30% off is how much? When percentages keep tripping you up
Everyday percentages — discounts, tax, and change over time — trip people up because one word, 'percent,' covers three different calculations. Here's how to tell them apart and avoid the classic mistake of adding and subtracting percentages.
The problem: you reach for the calculator at every sale
"30% off" doesn't always translate into a number instantly. What's the final price once tax is added? How do you work out how many percent sales "grew" over last year? You learned percentages in grade school, yet they trip you up in daily life — because we lump three different calculations under the single word "percent."
Separate the three and the confusion disappears: ① what a given percent of a total is, ② what percent A is of B, and ③ how much a value went up or down (percent change).
The three percentage calculations
① A percent of a total: multiply the base by the percent and divide by 100. 30% of $30 is 30 × 30 ÷ 100 = $9. A sale price goes one step further: $30 − $9 = $21.
② What percent A is of B: divide A by B and multiply by 100. 45 is 45 ÷ 200 × 100 = 22.5% of 200 — used for completion rates and shares. ③ Percent change: divide (new − old) by the old value and multiply by 100. From 100 to 130 is (130−100)÷100×100 = a 30% increase.
| Type | Formula | Example |
|---|---|---|
| Percent of a total | base × % ÷ 100 | 30% of 30,000 = 9,000 |
| Sale price | base − (base × % ÷ 100) | 30% off 30,000 = 21,000 |
| A is what % of B | A ÷ B × 100 | 45 is 22.5% of 200 |
| Percent change | (new − old) ÷ old × 100 | 100→130 = +30% |
The common mistake: does up-then-down cancel out?
The most common trap is adding and subtracting percent changes. If $100 rises 50% to $150, then falls 50%, you might expect $100 — but it's actually $75, because the second 50% is taken from $150, not $100.
Likewise, "20% off then an extra 10% off" is not 30% off. You take 90% of the remaining 80%, which is 72% — a 28% discount. Always check "percent of what" to avoid the error.
In short
Percentages confuse people not because it's hard math but because three different calculations hide behind one word. Decide first whether you mean 'a percent of a total,' 'what share something is,' or 'how much it changed,' and in change or stacked discounts, check the base value. That alone removes most mistakes.
Frequently asked questions
How do I get a tax-included price?
Add the tax percent to the base. At 10%, a $10 item is 10 × 1.1 = $11 including tax.
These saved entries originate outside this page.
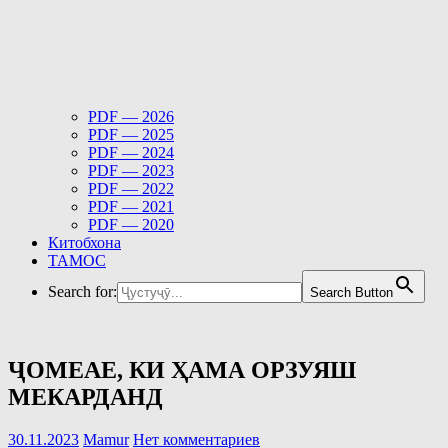
PDF — 2026
PDF — 2025
PDF — 2024
PDF — 2023
PDF — 2022
PDF — 2021
PDF — 2020
Китобхона
ТАМОС
Search for:
Search Button
ҶОМЕАЕ, КИ ҲАМА ОРЗУЯШ
МЕКАРДАНД
30.11.2023
Mamur
Нет комментариев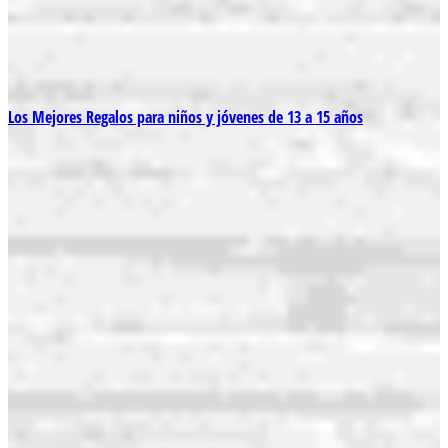
Los Mejores Regalos para niños y jóvenes de 13 a 15 años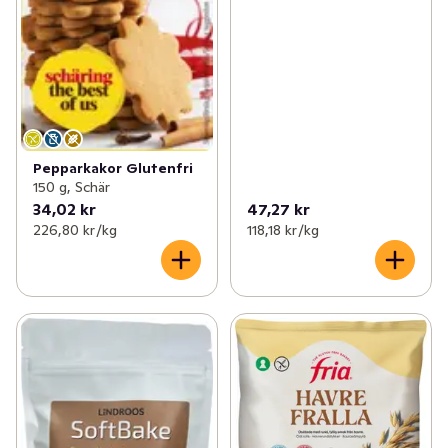
Pepparkakor Glutenfri
150 g, Schär
34,02 kr
47,27 kr
226,80 kr /kg
118,18 kr /kg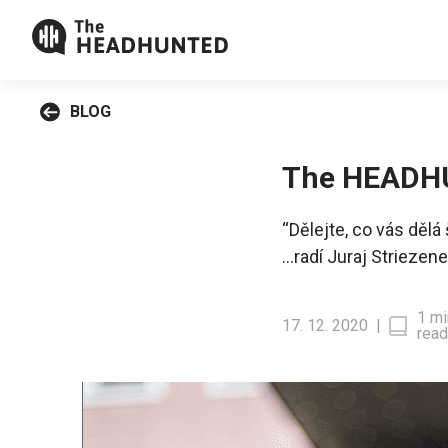
BLOG
The HEADHUN
“Dělejte, co vás dělá
…radí Juraj Striezene
1 mi
17. 12. 2020
|
read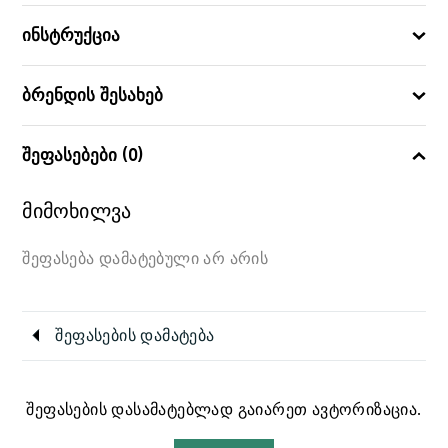
ინსტრუქცია
ბრენდის შესახებ
შეფასებები (0)
მიმოხილვა
შეფასება დამატებული არ არის
შეფასების დამატება
შეფასების დასამატებლად გაიარეთ ავტორიზაცია.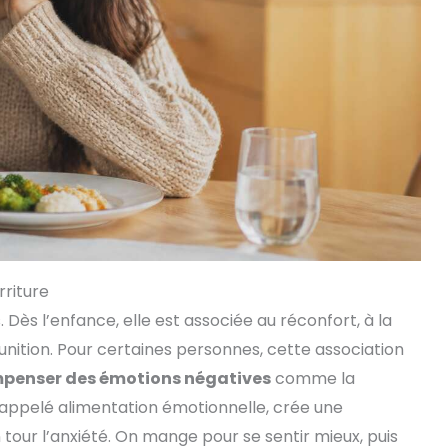
rriture
 Dès l’enfance, elle est associée au réconfort, à la
unition. Pour certaines personnes, cette association
penser des émotions négatives
comme la
, appelé alimentation émotionnelle, crée une
our l’anxiété. On mange pour se sentir mieux, puis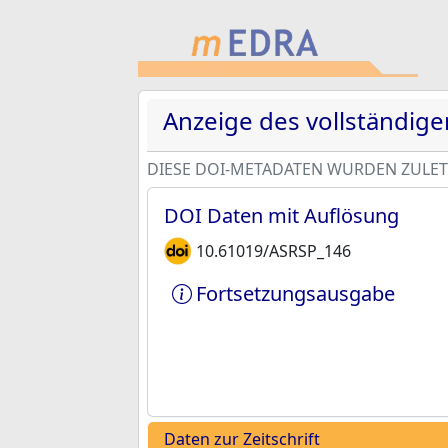
Anzeige des vollständig
DIESE DOI-METADATEN WURDEN ZULETZ
DOI Daten mit Auflösung
10.61019/ASRSP_146
Fortsetzungsausgabe
Daten zur Zeitschrift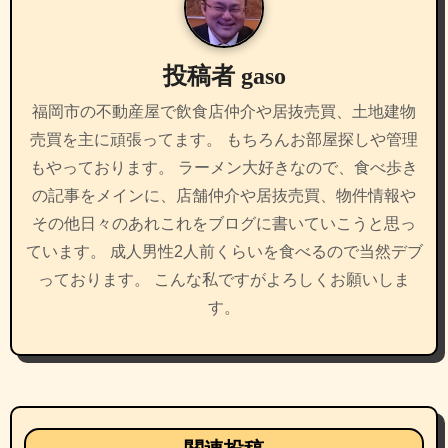
シ
ョ
投稿者
gaso
ン
福岡市の不動産屋で飲食店仲介や居抜売買、土地建物
売買を主に頑張ってます。 もちろんお部屋探しや管理
もやっております。 ラーメン大好きなので、食べ歩き
の記事をメインに、店舗仲介や居抜売買、物件情報や
その他日々のあれこれをブログに書いていこうと思っ
ています。 成人男性2人前くらいを食べるので当然デブ
っております。 こんな私ですがよろしくお願いしま
す。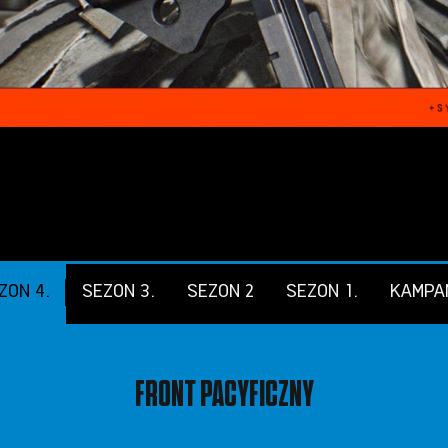
ZON 4.
SEZON 3.
SEZON 2
SEZON 1.
KAMPA
FRONT PACYFICZNY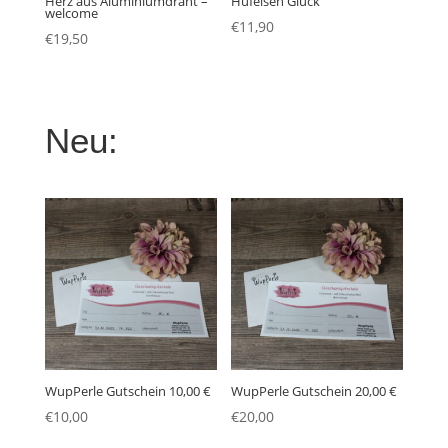
Herz aus Aluminiumdraht –
Hufeisen Glück
welcome
€
11,90
€
19,50
Neu:
WupPerle Gutschein 10,00 €
WupPerle Gutschein 20,00 €
€
10,00
€
20,00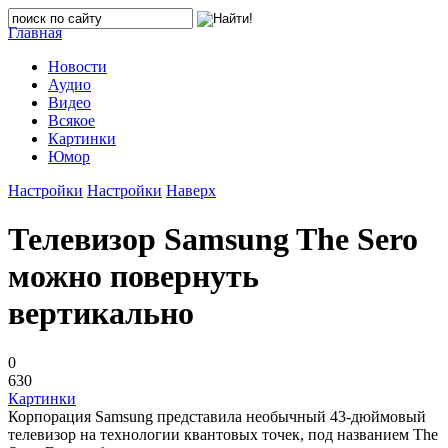
Главная
Новости
Аудио
Видео
Всякое
Картинки
Юмор
Настройки
Настройки
Наверх
Телевизор Samsung The Sero
можно повернуть
вертикально
0
630
Картинки
Корпорация Samsung представила необычный 43-дюймовый
телевизор на технологии квантовых точек, под названием The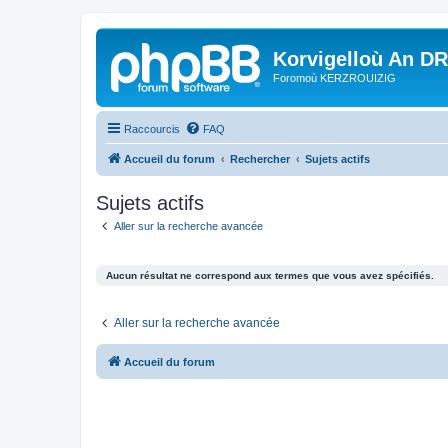
Korvigelloù An D
Foromoù KERZROUIZIG
Raccourcis
FAQ
Accueil du forum
Rechercher
Sujets actifs
Sujets actifs
Aller sur la recherche avancée
Aucun résultat ne correspond aux termes que vous avez spécifiés.
Aller sur la recherche avancée
Accueil du forum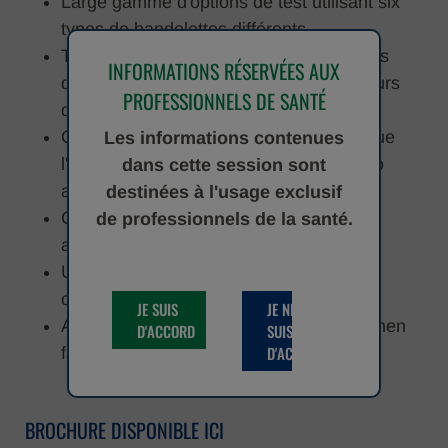
Large gamme d'options de test utilisant six
types de bandelettes différents
Technologie de numérisation de capteurs
INFORMATIONS RÉSERVÉES AUX
d'image de contact (CIS) avec 5 longueurs
PROFESSIONNELS DE SANTÉ
d'onde
Capacité à tester des paramètres tels que
Les informations contenues
l'acide ascorbique, la créatinine, la micro
dans cette session sont
albumine et le calcium
destinées à l'usage exclusif
Capacité à mesurer le ratio
de professionnels de la santé.
albumine/créatinine
Utilisation facile grâce à l'écran tactile
couleur de 7 pouces
JE SUIS
JE NE
Affichage de l'image réelle pour un examen
D'ACCORD
SUIS PAS
D'ACCORD
facile
BROCHURE DISPONIBLE ICI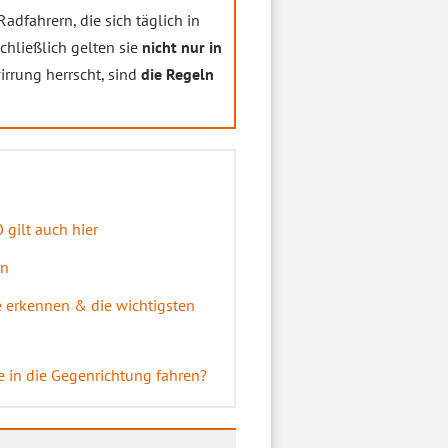
adfahrern, die sich täglich in
chließlich gelten sie
nicht nur in
irrung herrscht, sind
die Regeln
 gilt auch hier
en
e erkennen & die wichtigsten
e in die Gegenrichtung fahren?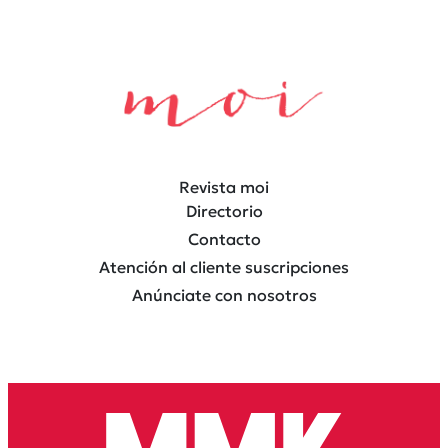
Revista moi
Directorio
Contacto
Atención al cliente suscripciones
Anúnciate con nosotros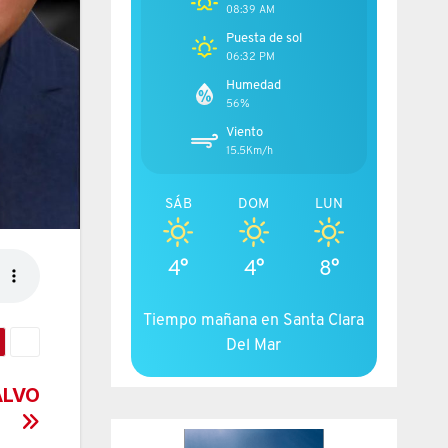
08:39 AM
Puesta de sol
06:32 PM
Humedad
56%
Viento
15.5Km/h
SÁB
DOM
LUN
4°
4°
8°
Tiempo mañana en Santa Clara
Del Mar
ALVO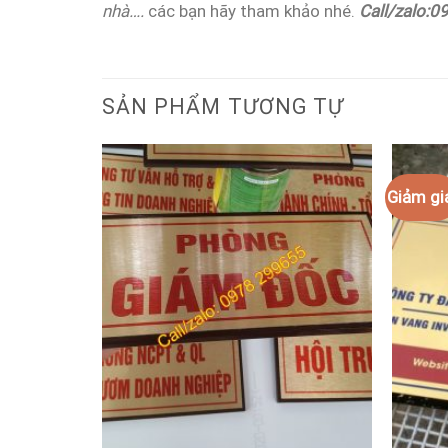
nhà….
các bạn hãy tham khảo nhé.
Call/zalo:0
SẢN PHẨM TƯƠNG TỰ
Giảm gi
To go back, divide the tax-included $11 by 1.1 to get the $10 base.
Is "30% off then an extra 10%" a 40% discount?
No. You take 90% of the remaining 70%, which is 63% — a 37% discount. Stacked discounts multiply, they don't add.
What if the percent change is negative?
If the new value is smaller than the old one, it decreased, so it shows as negative (−). From 200 to 150 is (150−200)÷200×100 = −25%.